Das Nidwaldner Museum Winkelriedhaus lässt in der Ausstellung "Hinter Glas" historische Werke aus dem 17. bis 19. Jahrhundert mit Arbeiten zeitgenössischer Künstlerinnen und Künstlern kombinieren. Die Ausstellung dauert bis zum 7. Juni 2026.

(Keystone-SDA) Zu sehen sind in der Ausstellung «Hinter Glas» Arbeiten von Silvia Gertsch, Romuald Etter, Flavio Micheli und Esther Wicki-Schallberger im Dialog mit historischen Werken von Robert Zünd, Franz Amstad sowie kostbaren Hinterglasgemälden der Künstlerfamilien Abesch aus Sursee und Meyer aus Grosswangen, wie es im Ausstellungstext heisst.

So treffen etwa Silvia Gertschs Porträt junger Frauen, die versunken auf ihr Smartphone schauen auf «in sich ruhende Heilige.» Romuald Etters Nachtlandschaften stehen neben «expressiven Ölskizzen» hinter Glas von Robert Zünd.

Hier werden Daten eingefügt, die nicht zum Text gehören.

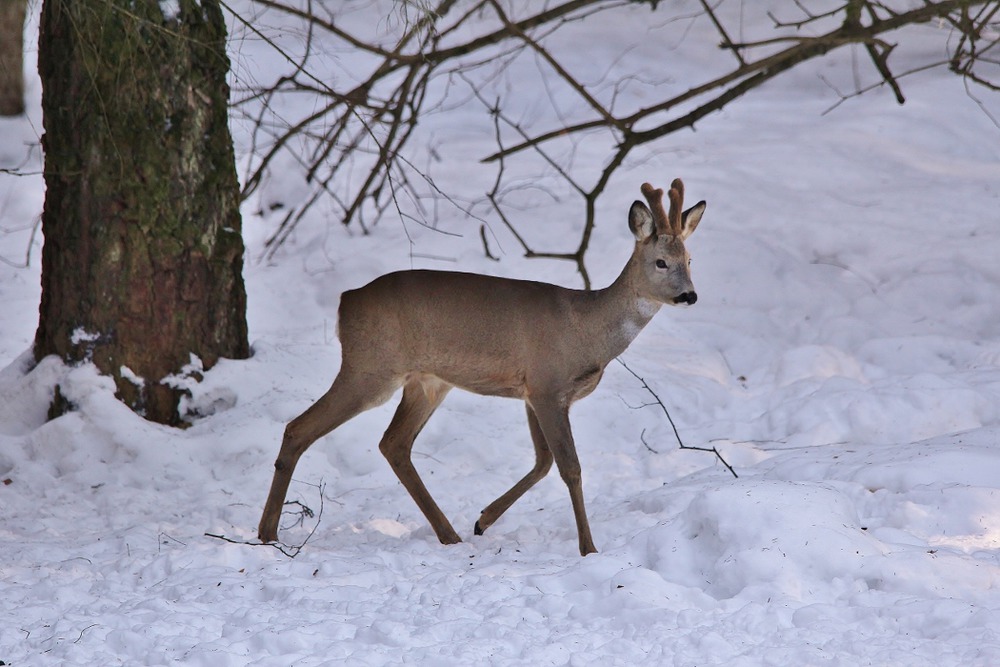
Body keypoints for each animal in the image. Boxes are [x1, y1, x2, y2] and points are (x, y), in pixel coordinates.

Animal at [262, 179, 708, 560]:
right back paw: (267, 533)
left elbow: (543, 462)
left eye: (690, 259)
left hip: (426, 382)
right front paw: (589, 549)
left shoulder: (534, 393)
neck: (587, 330)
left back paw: (450, 535)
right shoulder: (547, 385)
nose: (690, 295)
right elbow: (570, 467)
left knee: (394, 444)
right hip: (370, 367)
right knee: (299, 428)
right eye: (661, 262)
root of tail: (345, 302)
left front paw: (483, 520)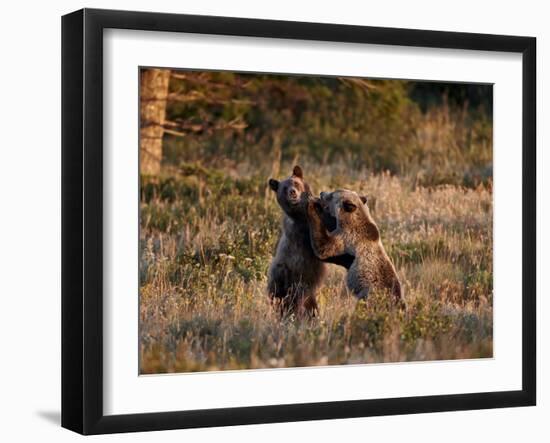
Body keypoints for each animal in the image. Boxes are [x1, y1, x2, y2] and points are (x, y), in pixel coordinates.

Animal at [270, 165, 356, 318]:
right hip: (284, 277)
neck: (301, 214)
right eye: (284, 188)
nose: (292, 192)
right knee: (286, 299)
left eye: (296, 183)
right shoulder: (301, 232)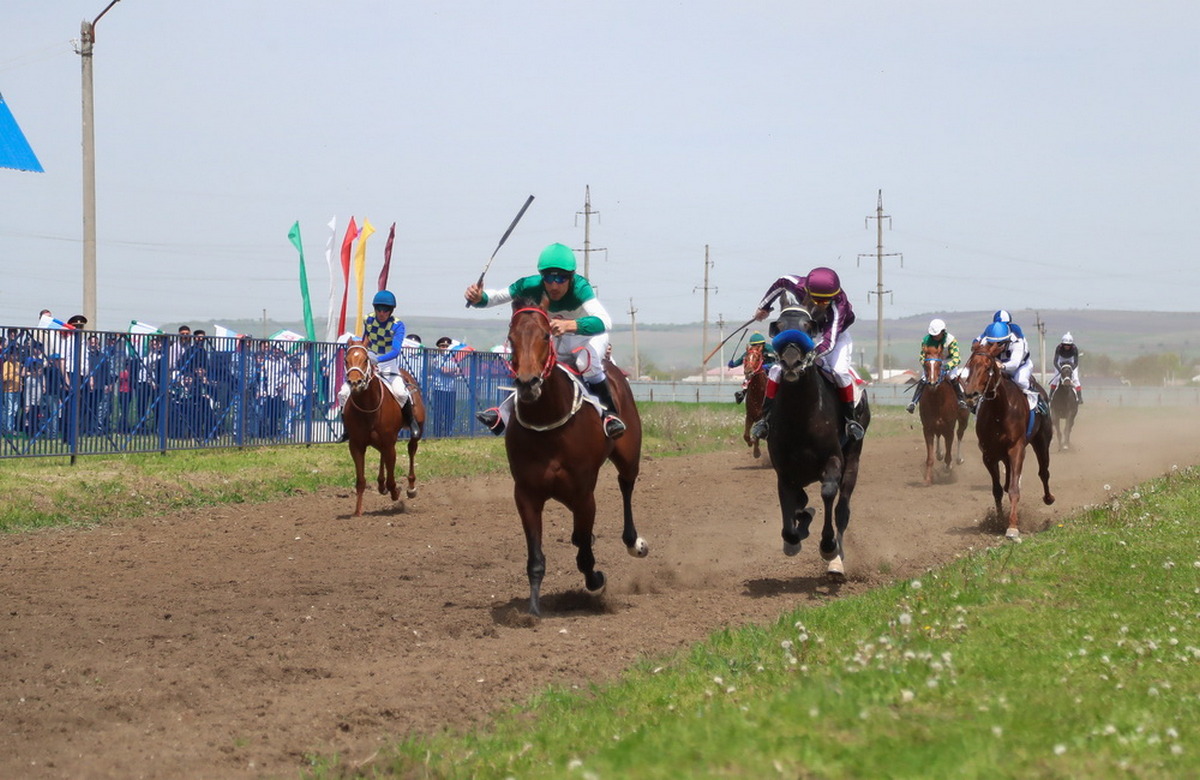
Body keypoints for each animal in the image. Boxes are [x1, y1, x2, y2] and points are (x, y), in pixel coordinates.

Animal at [340, 340, 424, 516]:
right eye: (346, 360)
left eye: (366, 359)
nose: (355, 382)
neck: (369, 407)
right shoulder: (356, 445)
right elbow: (361, 480)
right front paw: (357, 512)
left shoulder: (389, 442)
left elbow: (392, 478)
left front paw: (395, 491)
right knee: (382, 455)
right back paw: (380, 484)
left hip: (417, 429)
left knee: (411, 449)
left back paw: (411, 487)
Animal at [501, 302, 648, 614]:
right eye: (511, 338)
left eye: (546, 335)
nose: (528, 383)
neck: (548, 423)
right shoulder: (526, 494)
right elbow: (536, 558)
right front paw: (532, 611)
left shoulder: (583, 493)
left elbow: (584, 547)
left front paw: (595, 578)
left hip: (629, 456)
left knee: (626, 485)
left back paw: (634, 542)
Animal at [768, 307, 873, 580]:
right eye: (779, 326)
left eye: (807, 327)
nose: (791, 361)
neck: (801, 416)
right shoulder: (784, 470)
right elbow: (791, 505)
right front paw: (794, 538)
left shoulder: (832, 459)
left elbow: (827, 493)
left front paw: (828, 547)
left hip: (853, 458)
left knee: (842, 509)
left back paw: (837, 561)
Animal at [921, 343, 969, 482]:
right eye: (926, 364)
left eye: (939, 364)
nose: (932, 383)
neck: (937, 399)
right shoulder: (927, 428)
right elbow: (930, 457)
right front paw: (928, 478)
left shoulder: (949, 428)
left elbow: (949, 452)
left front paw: (948, 466)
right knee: (938, 435)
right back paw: (939, 453)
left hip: (964, 419)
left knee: (960, 434)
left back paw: (958, 459)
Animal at [960, 343, 1056, 537]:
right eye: (970, 366)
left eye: (987, 367)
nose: (970, 394)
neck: (1000, 410)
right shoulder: (988, 455)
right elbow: (997, 490)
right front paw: (998, 521)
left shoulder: (1017, 448)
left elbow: (1014, 489)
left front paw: (1012, 526)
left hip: (1042, 441)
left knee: (1044, 471)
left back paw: (1049, 497)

Werke von Esther Wicki-Schallberger werden religiöser Volkskunst von Franz Amstad gegenübergestellt.

Eine Auswahl wertvoller Hinterglasgemälde der Familien Abesch und Meyer zeigt die Blütezeit dieser Kunst in der Zentralschweiz im 18. Jahrhundert.

Die Hinterglasmalerei ist eine Technik, bei der ein Bild seitenverkehrt auf die Rückseite einer Glasscheibe gemalt wird, das fertige Bild aber von der Vorderseite durch das Glas betrachtet wird. Gemalt wird «von vorne nach hinten», zuerst kommen Schrift und Gesichtszüge, danach werden Flächen ausgemalt und zum Schluss der Hintergrund gesetzt.